It was about 6 months after the introduction of Façade when the first cracks in CrossStitch began to appear. The problem was shader compilation times. On MechAssault 2 we measured shader compilation times in microseconds. Loading a brand new level with no cached shader programs in MechAssault 2 might cause a half-second hitch as a hundred new shaders were compiled. If a few new shaders were encountered during actual play, a couple of extra milliseconds in a frame didn’t impact the designers’ ability to evaluate their work. Our initial HLSL shaders were probably a hundred times slower to compile than that on a high-end branch-friendly PC. By the end of 2005 we had moved to proper Xbox 360 development kits and our artists had mastered designing complex effects in Façade. Single shaders were now taking as long as several seconds to compile, and virtually every asset represented a half-dozen unique shaders.
The unexpected 4-5 decimal order of magnitude increase in shader compilation times proved disastrous.

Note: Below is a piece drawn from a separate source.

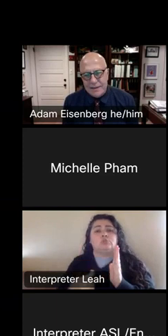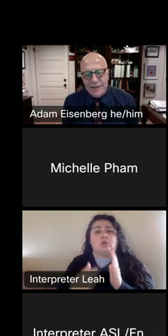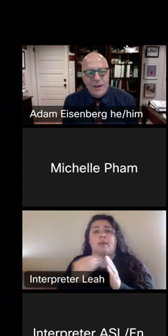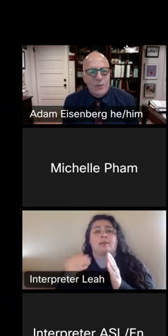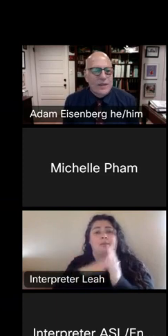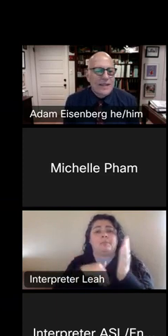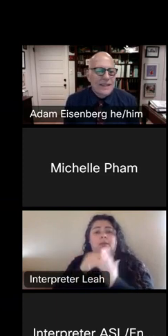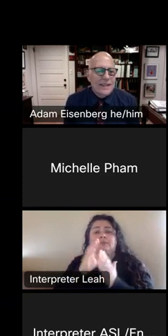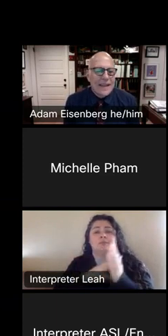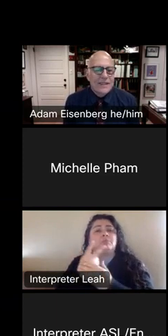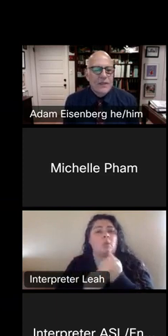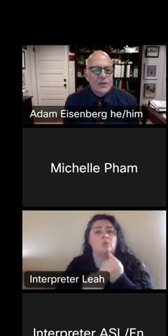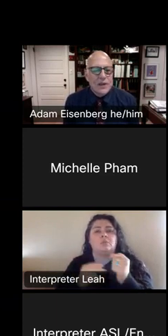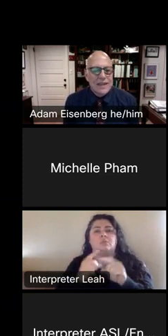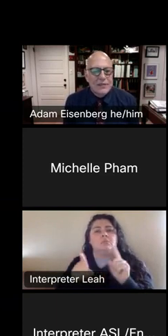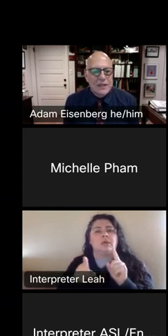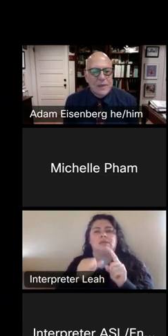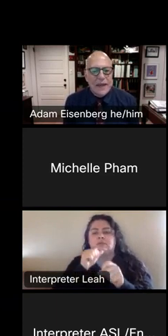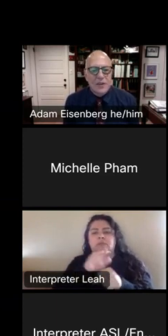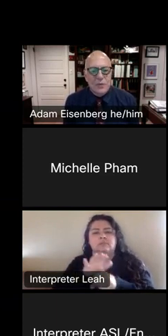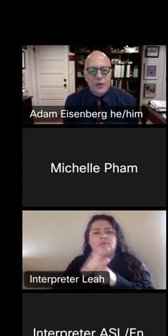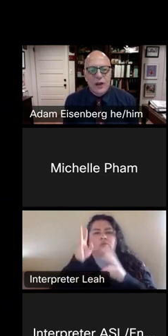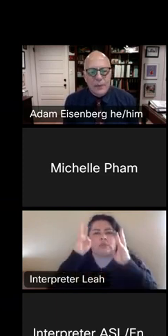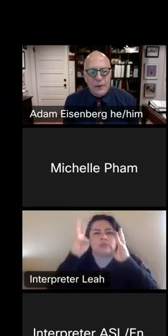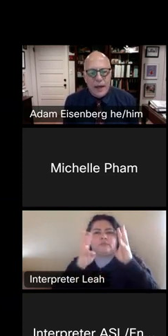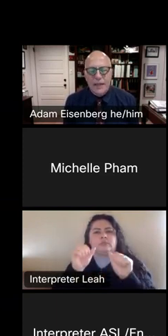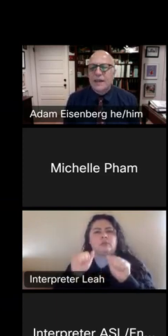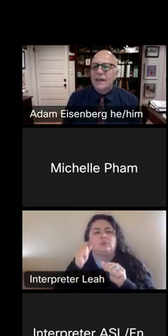But they said it lacks sufficient creativity to be eligible for copyright.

CrossStitch was supposed to allow the gameplay programmers, artists, and designers to remain blissfully ignorant of how the graphics feature set was implemented. Now, all of a sudden, everyone on the team was aware of the cost of shader compilation. The pause for shader compilation was long enough that it could easily be mistaken for a crash, and, since it was done entirely on the fly, on-screen notification of the event couldn’t be given until after it was complete. Attempts to make shader compilation asynchronous weren’t very successful because at best objects would pop in seconds after they were supposed to be visible and at worst a subset of the passes in a multipass process would be skipped resulting in unpredictable graphical artifacts. Making matters worse, the long delays at level load were followed by massive hitches as new shaders were encountered during play. It seemed like no matter how many times a designer played a level, new combinations of lighting and effects would be encountered and repeated second-long frame rate hitches would make evaluating the gameplay impossible.

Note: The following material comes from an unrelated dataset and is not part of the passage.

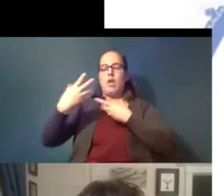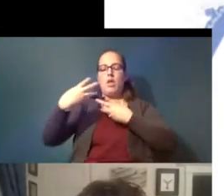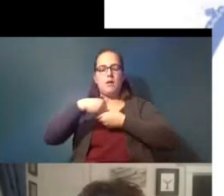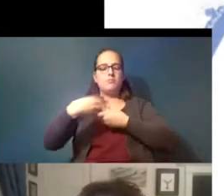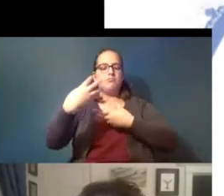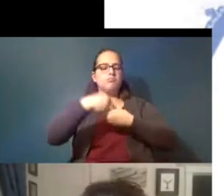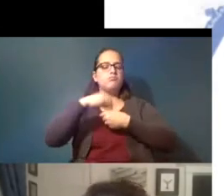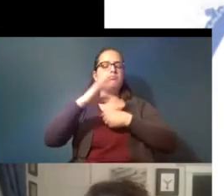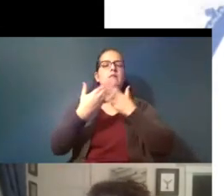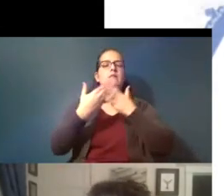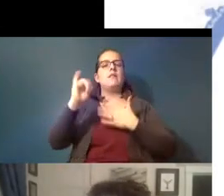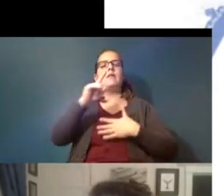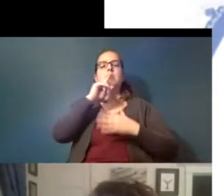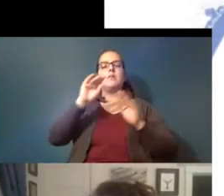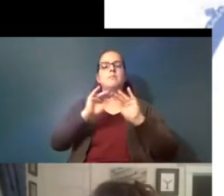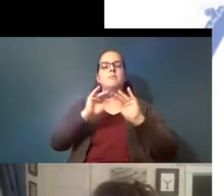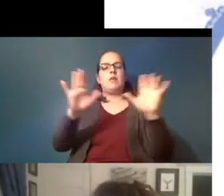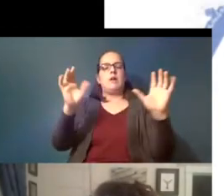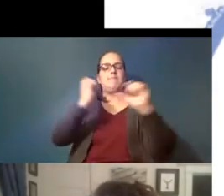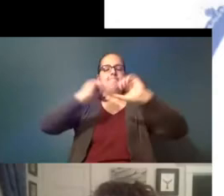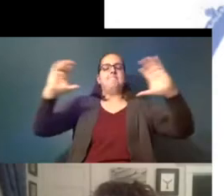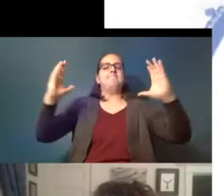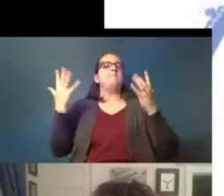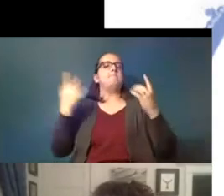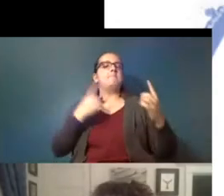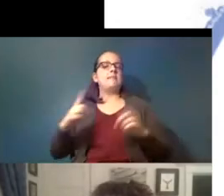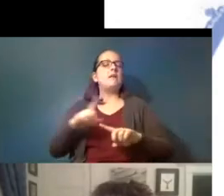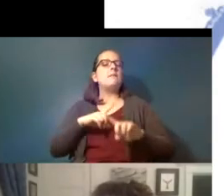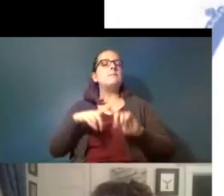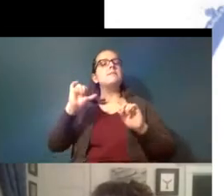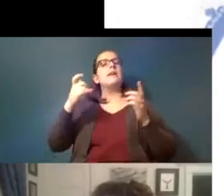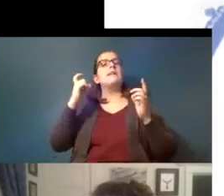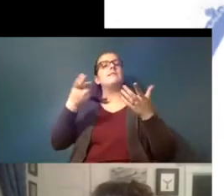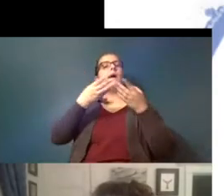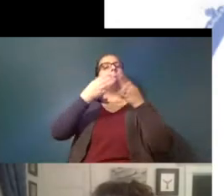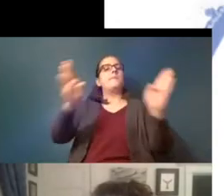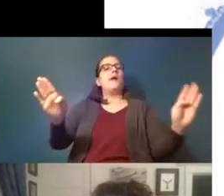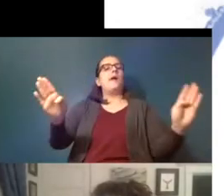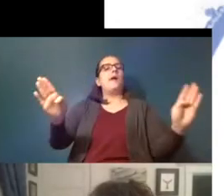picture of what's going on but this just gives you kind of a broad idea of all of the different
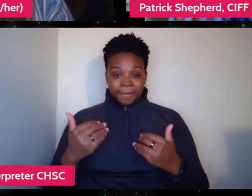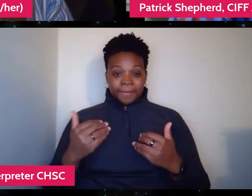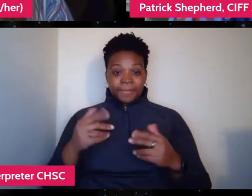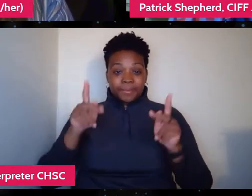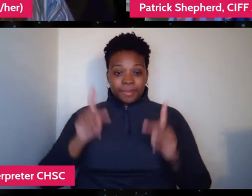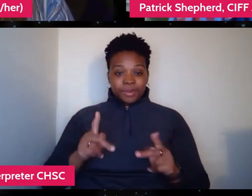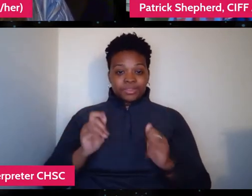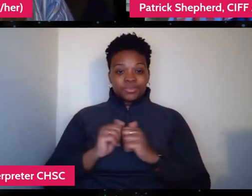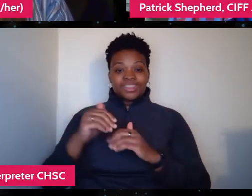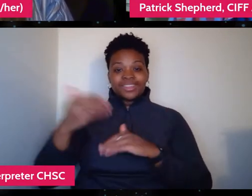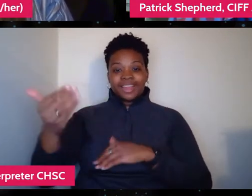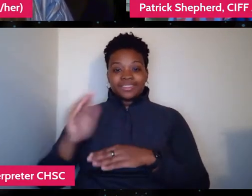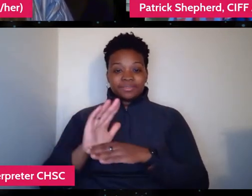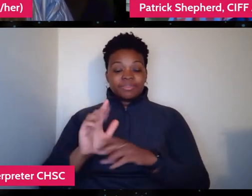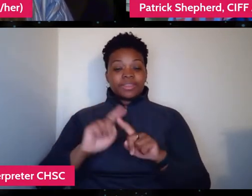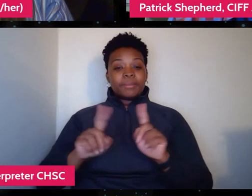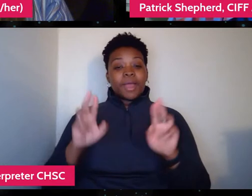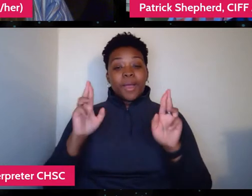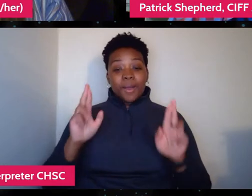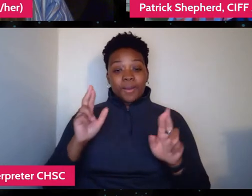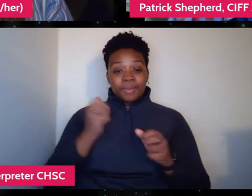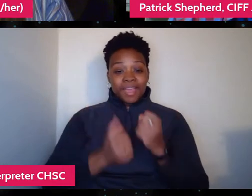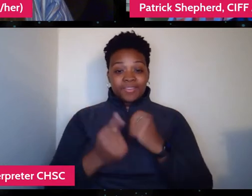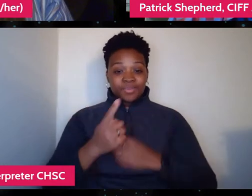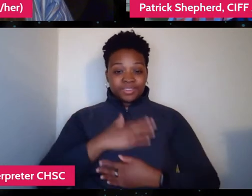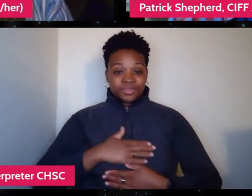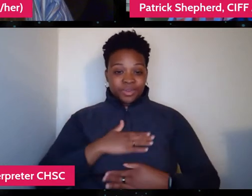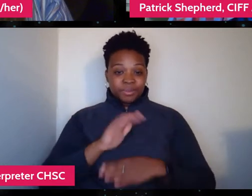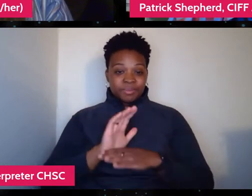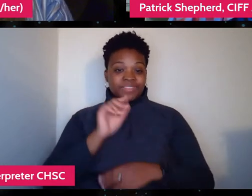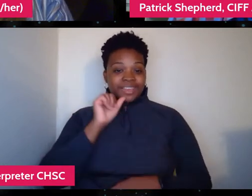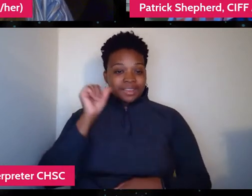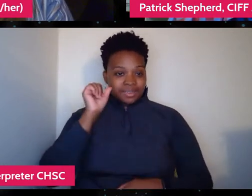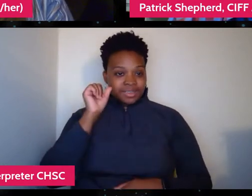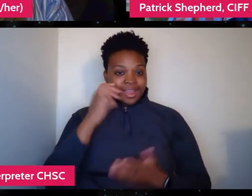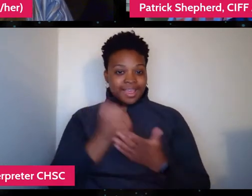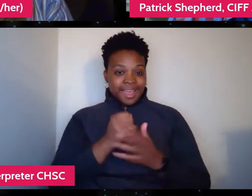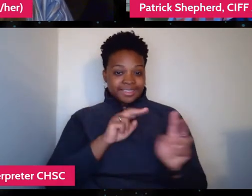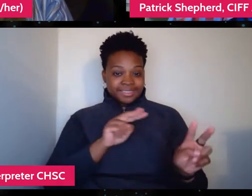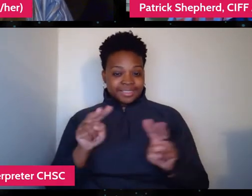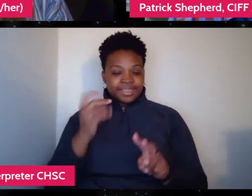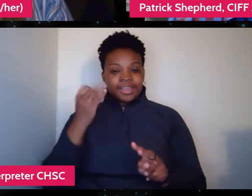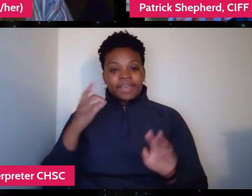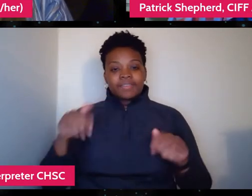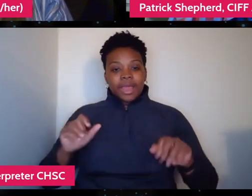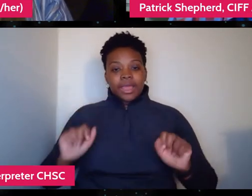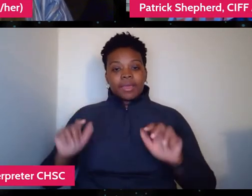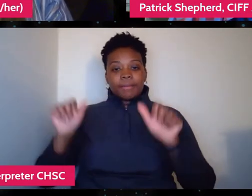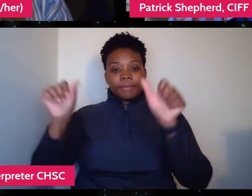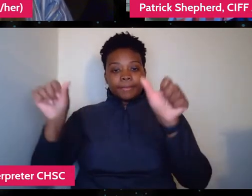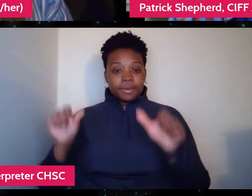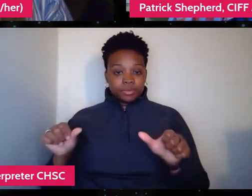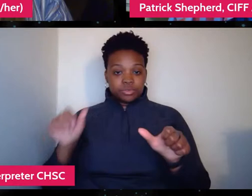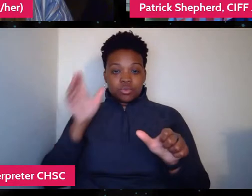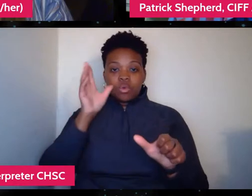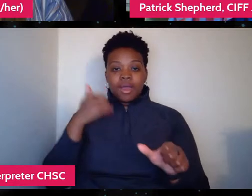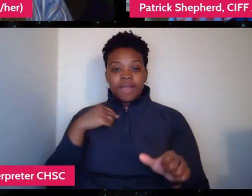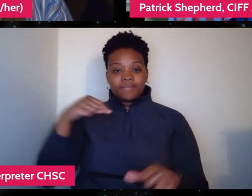But I hope everybody enjoyed the film last night. They got to see it. I believe we will be, if it's not up already, we'll have the Q&A from last night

Something had to be done and fast.
Simple optimization was never an option, because almost the entire cost of compilation was in the HLSL compiler itself. Instead I focused my efforts on the CrossStitch shader cache. The local cache was made smarter and more efficient, and extended so that multiple caches could be processed simultaneously. That allowed the QA staff to start checking in their shader caches, which meant tested assets came bundled with all their requisite shaders. Of course content creators frequently work with untested assets, so there was still a lot of unnecessary redundant shader compilation going on.
To further improve things we introduced a network shader cache. Shaders were still compiled on-target, but when a missing shader was encountered it would be fetched from a network server before being compiled locally. Clients updated servers with newly compiled shaders, and since Day 1 has multiple offices and supports distributed development, multiple servers had to be smart enough to act as proxies for one another.
With improvements to the shader cache, life with dynamic, on-the-fly shader compilation was tolerable but not great. The caching system has only had a few bugs in its lifetime, but it is far more complicated than you might expect and only really understood by a couple of people. Consequently, a sort of mythology has developed around the shader cache. Just as programmers will suggest a full rebuild to one another as a possible solution to an inexplicable code bug, content creators and testers can be heard asking each other, “have you tried deleting your shader cache?”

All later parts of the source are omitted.